Other thoughts that popped up several times:

• "Our agency doesn't rebate, but we sometimes have to in order to meet competitive pressure."

• Sometimes "buyers are liars"; there is business from which we need to walk away.

• Call the rebater and confirm the rebate is real before trying to match it.

• Wish the prospect well but put the fear of God in them about dealing with someone they can't go see, eyeball to eyeball.

• If nonrebating agencies did their job, they would close the sale and keep the prospect from picking their brain, then shopping the competition on price alone.

By August 2004, rebating had become a sufficiently distracting issue that Carnival Cruise Lines prohibited advertising unauthorized prices. Shortly thereafter, Royal Caribbean Cruises Ltd. banned rebating outright. Their intent was to reduce customer confusion, provide a more level playing field for retailers and return to a focus on the value and experience of a cruise.

Refinements to that original policy ultimately permitted agencies to rebate up to 10% of the cruise price in the form of onboard credit. One cruise executive confided, "If the agent wants to give up commission in the form of onboard credit, so be it." Given the profit margin for onboard spending, it's easy to see why cruise lines would accept onboard credit as an acceptable option.

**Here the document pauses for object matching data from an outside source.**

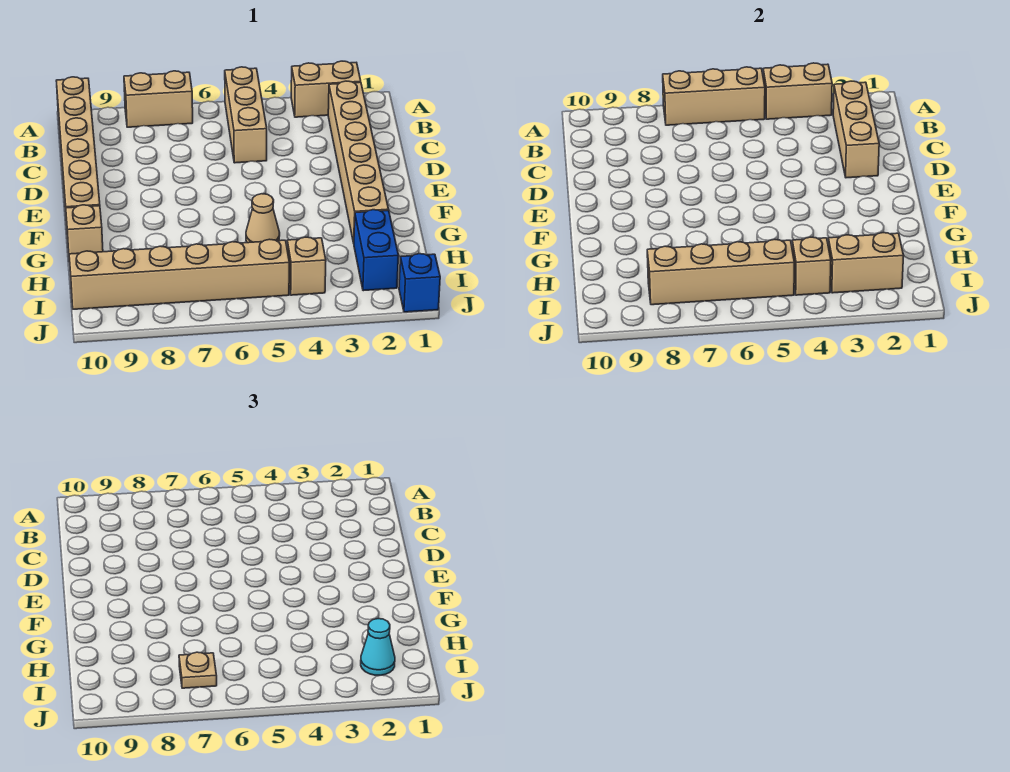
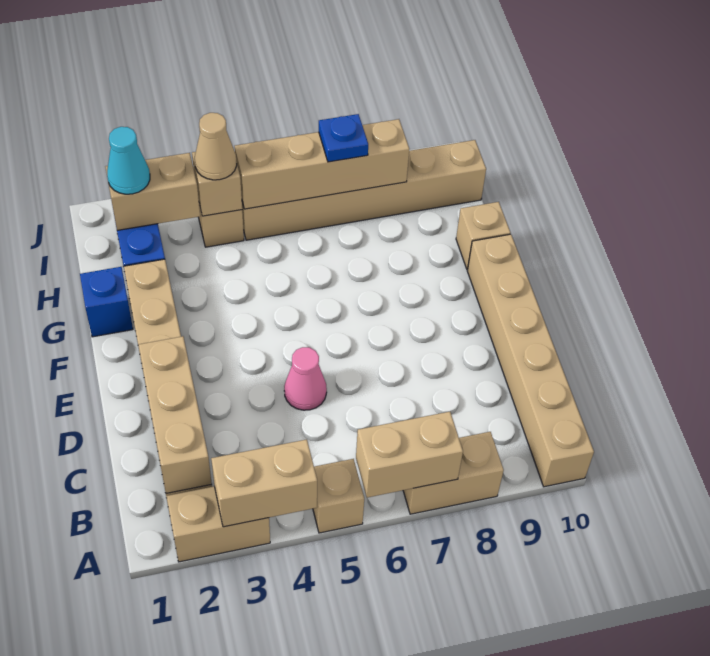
tan 1x3 brick [225,67,267,163] -> tan 1x1 brick [313,459,364,533]
tan 1x3 brick [663,67,765,125] -> tan 1x2 brick [356,412,463,498]
none -> pink 1x1 cone [284,347,327,410]
tan 1x1 cone [246,194,280,243] -> tan 1x1 cone moved to [195,113,237,180]
tan 1x1 plate [179,652,217,688] -> blue 1x1 plate [319,114,368,162]
blue 1x1 brick [399,254,440,312] -> blue 1x1 brick moved to [80,267,133,337]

Recently, Prestige Cruise Holdings introduced an anti-rebating policy that differs significantly in several respects from those of other lines. The policy announcement scarcely conceals the company's frustration with retailers selling their cruises like commodities, stealing bookings from other agents or diverting onboard bookings.

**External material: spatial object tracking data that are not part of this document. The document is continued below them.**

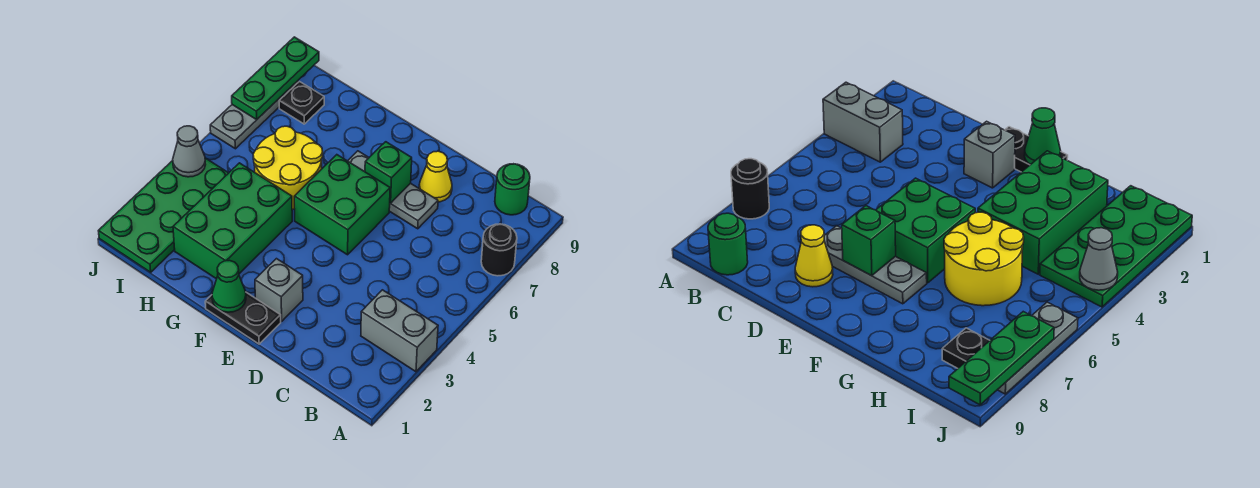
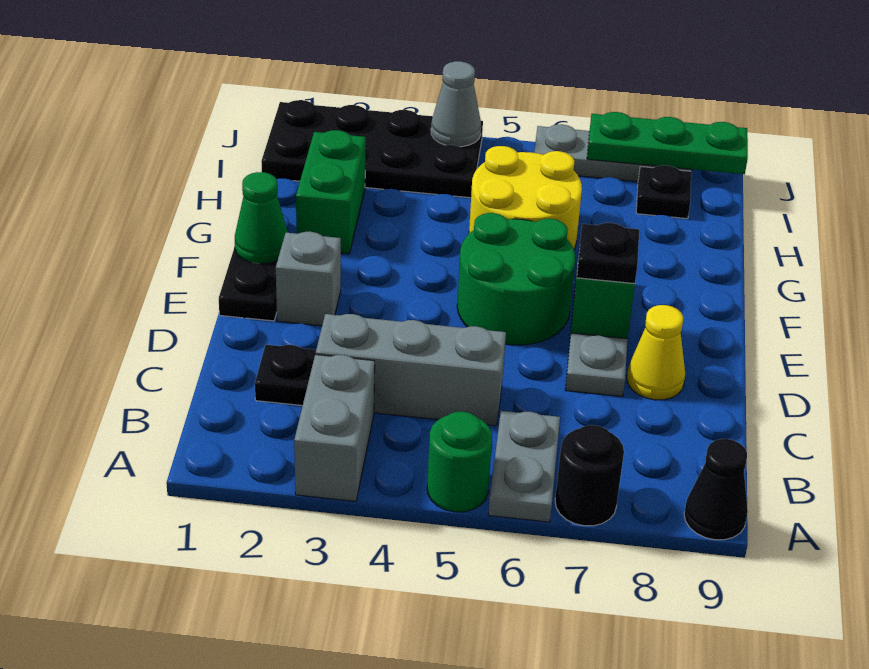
none -> grey 1x2 plate [488,411,560,522]
none -> black 1x1 cone [684,439,748,540]
green 1x1 round brick [495,164,530,215] -> green 1x1 round brick moved to [427,412,492,512]
none -> black 1x1 plate [255,345,316,406]
none -> grey 1x3 brick [316,314,506,426]
green 2x2 brick [294,155,390,255] -> green 2x2 round brick [457,213,575,345]
none -> black 1x1 plate [577,223,639,284]
green 2x3 brick [173,163,292,279] -> green 1x2 brick [296,130,366,254]
green 2x4 plate [99,158,228,272] -> black 2x4 plate [261,100,483,198]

One provision allows the client to transfer a booking from the original agency to a receiving agency after 30 days have elapsed but does not pay commission to the receiving agency. Another provision limits "value-add" in the form of shipboard credit to 5% of the booking value.

The Great American Steamboat Co., meanwhile, stopped accepting bookings from a big-box chain after the companies were unable to agree on special pricing and offers not available to other retailers.

Perhaps these two examples could serve as benchmarks for other cruise lines that want to revisit their rebate policies.

Cruise lines executives' comments to me indicate they would be happier if rebating were not a primary business model. Replacing the flea-market-haggling discussion with one focused on the value of the product and the experience would be the ideal.

All executives with whom I spoke expressed a conviction that a strong retail channel is key to their company's success. It is not in their best interest for the distribution channel to consist of a handful of sellers, because such a small network represents a threat to their business. Perhaps the cruise lines cannot prohibit rebating outright, but reducing the maximum percentage they will allow is a first step.

Charlie and Sherrie Funk own Just Cruisin' Plus in Brentwood, Tenn., and have provided agent and agency-owner training throughout North America on every facet of travel agency operations. They are the authors of several books, including "A Recipe for Travel Agency Success," "Creating a Blueprint for Growing Your Agency" and "You're Invited," a complete guide to hosting consumer travel events.